-- DATASET EXCERPTS --
※ ※ ※

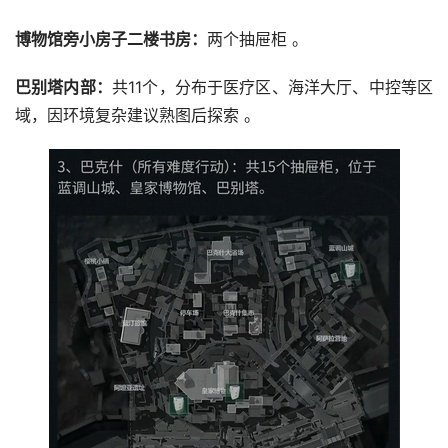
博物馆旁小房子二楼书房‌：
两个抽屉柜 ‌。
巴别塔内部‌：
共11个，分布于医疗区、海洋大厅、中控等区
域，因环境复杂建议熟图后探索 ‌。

※ ※ ※

-- EXERCISE AIM --
When you retype the data above, match every line exactly and leave the pictures behind.

-- OUTPUT BELOW --
博物馆旁小房子二楼书房‌：
两个抽屉柜 ‌。
巴别塔内部‌：
共11个，分布于医疗区、海洋大厅、中控等区
域，因环境复杂建议熟图后探索 ‌。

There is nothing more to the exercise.